** Opening Given entries block **

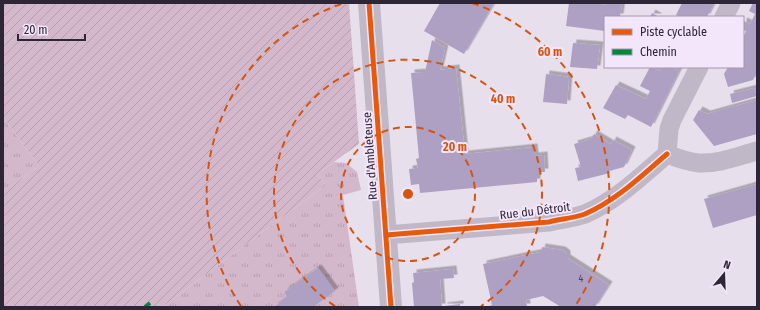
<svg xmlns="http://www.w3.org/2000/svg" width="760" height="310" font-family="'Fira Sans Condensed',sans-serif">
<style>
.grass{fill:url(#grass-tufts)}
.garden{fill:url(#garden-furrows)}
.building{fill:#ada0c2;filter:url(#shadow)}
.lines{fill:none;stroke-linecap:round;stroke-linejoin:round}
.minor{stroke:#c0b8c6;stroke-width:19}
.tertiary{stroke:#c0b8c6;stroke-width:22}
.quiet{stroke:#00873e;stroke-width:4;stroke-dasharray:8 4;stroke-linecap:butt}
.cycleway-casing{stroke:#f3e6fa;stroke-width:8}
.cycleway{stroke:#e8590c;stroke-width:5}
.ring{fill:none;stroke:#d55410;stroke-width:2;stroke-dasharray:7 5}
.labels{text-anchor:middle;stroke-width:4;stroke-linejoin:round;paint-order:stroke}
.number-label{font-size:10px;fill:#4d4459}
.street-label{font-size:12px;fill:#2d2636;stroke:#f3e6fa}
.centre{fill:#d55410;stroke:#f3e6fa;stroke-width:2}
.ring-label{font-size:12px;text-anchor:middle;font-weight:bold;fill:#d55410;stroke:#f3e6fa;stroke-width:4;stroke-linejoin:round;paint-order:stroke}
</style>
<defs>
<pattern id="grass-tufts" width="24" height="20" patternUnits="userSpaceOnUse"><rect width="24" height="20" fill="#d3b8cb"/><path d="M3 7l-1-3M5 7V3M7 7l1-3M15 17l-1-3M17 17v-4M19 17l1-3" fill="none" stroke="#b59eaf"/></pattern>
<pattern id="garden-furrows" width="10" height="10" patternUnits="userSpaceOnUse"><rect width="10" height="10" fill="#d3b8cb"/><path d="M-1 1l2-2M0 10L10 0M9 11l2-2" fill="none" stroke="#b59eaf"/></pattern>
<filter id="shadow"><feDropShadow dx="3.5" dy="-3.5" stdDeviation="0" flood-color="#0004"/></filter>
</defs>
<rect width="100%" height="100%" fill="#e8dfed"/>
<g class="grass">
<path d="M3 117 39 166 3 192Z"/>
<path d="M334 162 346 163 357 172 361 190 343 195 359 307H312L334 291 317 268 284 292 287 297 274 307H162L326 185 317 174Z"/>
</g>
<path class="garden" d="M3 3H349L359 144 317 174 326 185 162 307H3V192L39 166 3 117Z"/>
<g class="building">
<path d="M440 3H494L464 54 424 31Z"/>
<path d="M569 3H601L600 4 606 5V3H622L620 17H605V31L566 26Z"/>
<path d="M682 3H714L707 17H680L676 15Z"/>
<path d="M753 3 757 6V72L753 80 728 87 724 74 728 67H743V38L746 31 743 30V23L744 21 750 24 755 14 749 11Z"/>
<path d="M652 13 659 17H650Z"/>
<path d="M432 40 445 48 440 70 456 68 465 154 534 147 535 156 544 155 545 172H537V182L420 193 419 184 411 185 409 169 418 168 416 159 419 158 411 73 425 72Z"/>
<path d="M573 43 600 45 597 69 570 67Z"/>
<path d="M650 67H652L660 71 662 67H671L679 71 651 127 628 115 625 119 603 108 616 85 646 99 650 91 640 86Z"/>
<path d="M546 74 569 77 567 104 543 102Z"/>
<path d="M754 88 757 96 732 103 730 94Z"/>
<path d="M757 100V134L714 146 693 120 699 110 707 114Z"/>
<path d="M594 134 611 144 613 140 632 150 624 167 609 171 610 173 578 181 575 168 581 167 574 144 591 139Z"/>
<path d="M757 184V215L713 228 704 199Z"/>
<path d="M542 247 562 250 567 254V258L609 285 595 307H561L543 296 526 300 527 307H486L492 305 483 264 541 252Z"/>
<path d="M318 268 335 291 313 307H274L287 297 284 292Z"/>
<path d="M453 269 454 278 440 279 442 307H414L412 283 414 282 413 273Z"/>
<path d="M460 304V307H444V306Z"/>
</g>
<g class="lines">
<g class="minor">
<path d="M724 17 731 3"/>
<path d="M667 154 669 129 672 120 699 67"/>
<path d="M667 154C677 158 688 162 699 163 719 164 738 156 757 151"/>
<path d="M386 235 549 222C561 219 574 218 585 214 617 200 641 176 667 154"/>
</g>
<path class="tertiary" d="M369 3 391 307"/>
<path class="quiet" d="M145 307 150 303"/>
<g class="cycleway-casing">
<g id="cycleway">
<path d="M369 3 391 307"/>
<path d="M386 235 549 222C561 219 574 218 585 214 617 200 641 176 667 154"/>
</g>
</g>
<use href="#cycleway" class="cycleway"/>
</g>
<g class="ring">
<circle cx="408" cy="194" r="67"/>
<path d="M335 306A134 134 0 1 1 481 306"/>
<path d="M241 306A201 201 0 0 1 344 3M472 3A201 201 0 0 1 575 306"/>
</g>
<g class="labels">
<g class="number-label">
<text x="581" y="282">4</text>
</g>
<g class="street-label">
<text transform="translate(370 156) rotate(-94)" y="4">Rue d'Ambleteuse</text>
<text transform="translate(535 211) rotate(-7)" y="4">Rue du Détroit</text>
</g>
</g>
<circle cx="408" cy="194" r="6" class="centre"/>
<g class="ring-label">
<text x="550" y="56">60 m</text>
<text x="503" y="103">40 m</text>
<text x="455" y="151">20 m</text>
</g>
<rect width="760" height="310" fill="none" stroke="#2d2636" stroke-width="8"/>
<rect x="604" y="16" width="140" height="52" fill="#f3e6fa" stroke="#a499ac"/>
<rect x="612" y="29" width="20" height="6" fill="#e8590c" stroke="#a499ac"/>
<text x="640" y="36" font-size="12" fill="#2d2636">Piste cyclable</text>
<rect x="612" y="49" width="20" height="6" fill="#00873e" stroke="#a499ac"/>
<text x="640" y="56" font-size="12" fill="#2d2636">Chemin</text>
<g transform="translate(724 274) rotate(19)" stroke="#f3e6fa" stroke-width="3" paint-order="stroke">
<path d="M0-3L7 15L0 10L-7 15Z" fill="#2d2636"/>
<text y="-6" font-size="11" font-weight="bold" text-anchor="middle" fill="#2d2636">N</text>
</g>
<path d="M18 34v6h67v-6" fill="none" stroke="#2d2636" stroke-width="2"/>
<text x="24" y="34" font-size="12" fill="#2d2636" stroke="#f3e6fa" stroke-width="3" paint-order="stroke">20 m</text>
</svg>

** Closing Given entries block **

Your objective
Write down how many lines above contain the string "circle", and nothing besides.

Expected output
2